School board plays name game
The school board has received four requests for renaming buildings.
By HAROLD GWIN
VINDICATOR EDUCATION WRITER
YOUNGSTOWN — School buildings here have been named for presidents, former superintendents and community leaders.
People who have made significant contributions to the Youngstown educational system, Youngstown itself or the nation have been honored by the local school board naming district facilities after them.
There may not be enough unnamed schools left to go around to meet all of the renaming requests the city school board has recently received.
Most buildings are named for specific individuals, but North and West elementaries and East High School are basically named for the section of town in which they are located.
The district’s $180 million rebuilding program appears to have prompted the renaming requests as some old buildings are closed and new ones erected.
For example, the board has received a number of proposals to give the new North Elementary School a new name when it opens on Mariner Avenue next fall.
Rosa Parks, Martin Luther King Jr. and William Holmes McGuffey have all been suggested as potential honorees.

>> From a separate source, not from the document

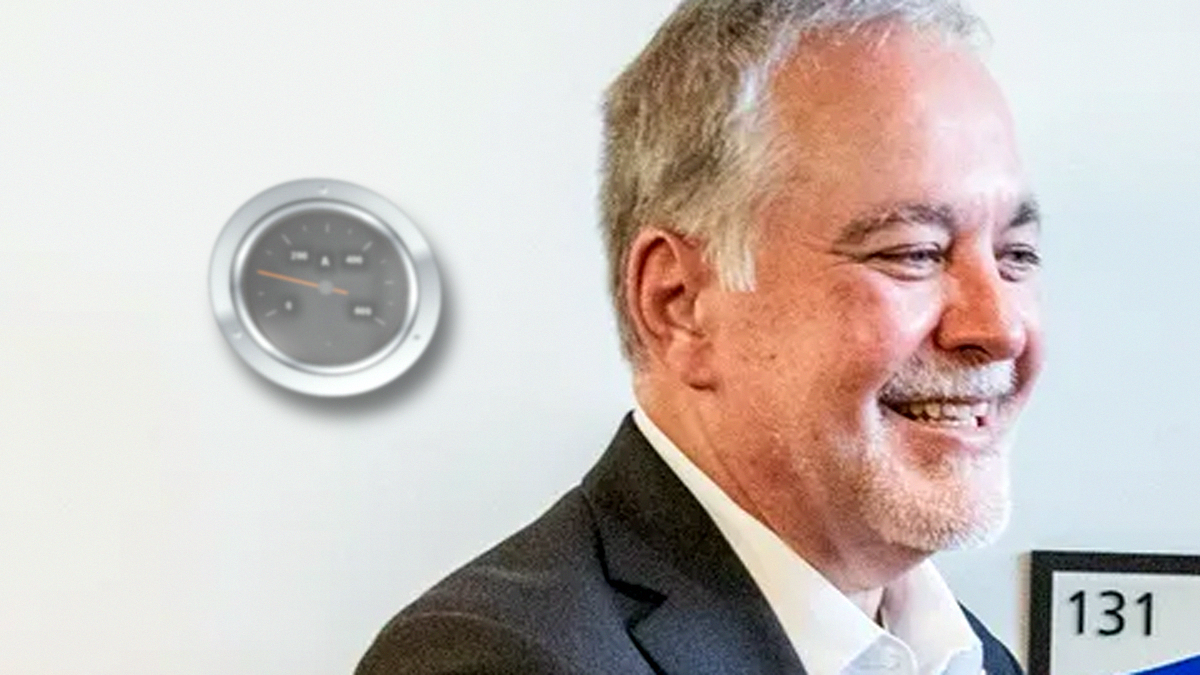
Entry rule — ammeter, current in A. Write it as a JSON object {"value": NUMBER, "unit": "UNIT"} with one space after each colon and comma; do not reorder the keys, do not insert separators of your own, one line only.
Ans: {"value": 100, "unit": "A"}
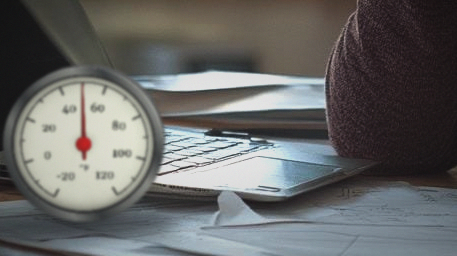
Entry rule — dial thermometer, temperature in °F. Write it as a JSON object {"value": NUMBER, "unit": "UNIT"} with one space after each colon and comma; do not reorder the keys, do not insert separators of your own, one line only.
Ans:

On Tuesday, members of the family of the late Emanuel Nicholas “Mel” Catsoules, a former city school superintendent, appeared before the board asking that a school be named for him.
Nicholas Catsoules, his son, pointed out that his father gave 28 years to the school district, 14 of them as superintendent. Catsoules said his family sent the school board a letter about a year ago asking for the honor and decided to renew their request in person after learning that a number of other individuals and groups have been making similar requests.
He didn’t specify a specific building, but naming a school in his father’s honor would establish his legacy, said Catsoules, who was joined at the meeting by his mother, Caroline.
There is no better role model than Emanuel Catsoules for showing children that they can overcome obstacles and succeed, Nicholas Catsoules told the board, pointing out that his father was the son of immigrant parents and couldn’t even speak English when he went to first grade.
Youngstown has a Martin Luther King building, but it is being razed as part of the rebuilding project.
School board member Lock P. Beachum Sr. and the A. Philip Randolph Institute of Youngstown, named for the late black civil rights activist and labor leader, have proposed North be named after King.
It was also Beachum who, 18 months ago, suggested North be named for civil rights activist Rosa Parks.
The William Holmes McGuffey Historical Society and a number of other community organizations have proposed that it be given the McGuffey name in recognition of “America’s Schoolmaster” who grew up here.
McGuffey wrote the famed “Eclectic Readers,” which were a mainstay in American education for decades.
Youngstown did have a couple of schools bearing McGuffey’s name, but the last was razed in 1940.
The Rev. Michael Write, school board president, pointing out that school names are a prerogative of the school board, has appointed a three-member facilities committee to look at the school naming process, and that group will meet today.
Write said all the requests have merit, and one way the board might try to accommodate everyone is to name certain sections of buildings — a library for example — in honor of selected individuals.